__SOURCE MATERIAL__:
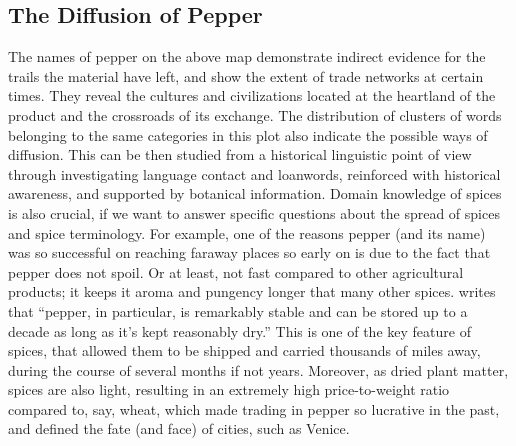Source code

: 






\subsection{The Diffusion of Pepper}

The names of pepper on the above map demonstrate indirect evidence for the trails the material have left, and show the extent of trade networks at certain times. They reveal the cultures and civilizations located at the heartland of the product and the crossroads of its exchange. The distribution of clusters of words belonging to the same categories in this plot also indicate the possible ways of diffusion. This can be then studied from a historical linguistic point of view through investigating language contact and loanwords, reinforced with historical awareness, and supported by botanical information. Domain knowledge of spices is also crucial, if we want to answer specific questions about the spread of spices and spice terminology. For example, one of the reasons pepper (and its name) was so successful on reaching faraway places so early on is due to the fact that pepper does not spoil. Or at least, not fast compared to other agricultural products; it keeps it aroma and pungency longer that many other spices. \textcite[59]{krondl_taste_2007} writes that ``pepper, in particular, is remarkably stable and can be stored up to a decade as long as it’s kept reasonably dry.'' This is one of the key feature of spices, that allowed them to be shipped and carried thousands of miles away, during the course of several months if not years. Moreover, as dried plant matter, spices are also light, resulting in an extremely high price-to-weight ratio compared to, say, wheat, which made trading in pepper so lucrative in the past, and defined the fate (and face) of cities, such as Venice.

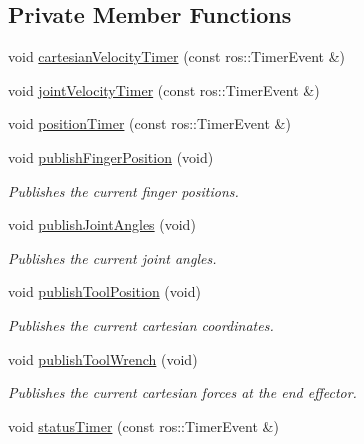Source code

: \subsection*{Private Member Functions}
\begin{DoxyCompactItemize}
\item 
void \hyperlink{classjaco_1_1JacoArm_a0effe31602b4af803cff1566a358fdfb}{cartesian\+Velocity\+Timer} (const ros\+::\+Timer\+Event \&)
\item 
void \hyperlink{classjaco_1_1JacoArm_a0897025ed2834e5802e504b64d67a88b}{joint\+Velocity\+Timer} (const ros\+::\+Timer\+Event \&)
\item 
void \hyperlink{classjaco_1_1JacoArm_ac9feee593db40584276b22f7db03206e}{position\+Timer} (const ros\+::\+Timer\+Event \&)
\item 
void \hyperlink{classjaco_1_1JacoArm_a978feb8b29f9ef7d6d42596984e1962a}{publish\+Finger\+Position} (void)
\begin{DoxyCompactList}\small\item\em Publishes the current finger positions. \end{DoxyCompactList}\item 
void \hyperlink{classjaco_1_1JacoArm_a238a888aa46e98fcae569bf942d61e32}{publish\+Joint\+Angles} (void)
\begin{DoxyCompactList}\small\item\em Publishes the current joint angles. \end{DoxyCompactList}\item 
void \hyperlink{classjaco_1_1JacoArm_a91106f68edeff4b26d02a6d7a8528df6}{publish\+Tool\+Position} (void)
\begin{DoxyCompactList}\small\item\em Publishes the current cartesian coordinates. \end{DoxyCompactList}\item 
void \hyperlink{classjaco_1_1JacoArm_a91d14ff9734d5941167ba0ec13ec3e36}{publish\+Tool\+Wrench} (void)
\begin{DoxyCompactList}\small\item\em Publishes the current cartesian forces at the end effector. \end{DoxyCompactList}\item 
void \hyperlink{classjaco_1_1JacoArm_a3a04586ffe92b995c58c9fa94a030bf8}{status\+Timer} (const ros\+::\+Timer\+Event \&)
\end{DoxyCompactItemize}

__DIRECTIVE__: Wherever "const" occurs in the records above, copy the line it sits in.

__ANSWER FOR THE TASK__:
void \hyperlink{classjaco_1_1JacoArm_a0effe31602b4af803cff1566a358fdfb}{cartesian\+Velocity\+Timer} (const ros\+::\+Timer\+Event \&)
void \hyperlink{classjaco_1_1JacoArm_a0897025ed2834e5802e504b64d67a88b}{joint\+Velocity\+Timer} (const ros\+::\+Timer\+Event \&)
void \hyperlink{classjaco_1_1JacoArm_ac9feee593db40584276b22f7db03206e}{position\+Timer} (const ros\+::\+Timer\+Event \&)
void \hyperlink{classjaco_1_1JacoArm_a3a04586ffe92b995c58c9fa94a030bf8}{status\+Timer} (const ros\+::\+Timer\+Event \&)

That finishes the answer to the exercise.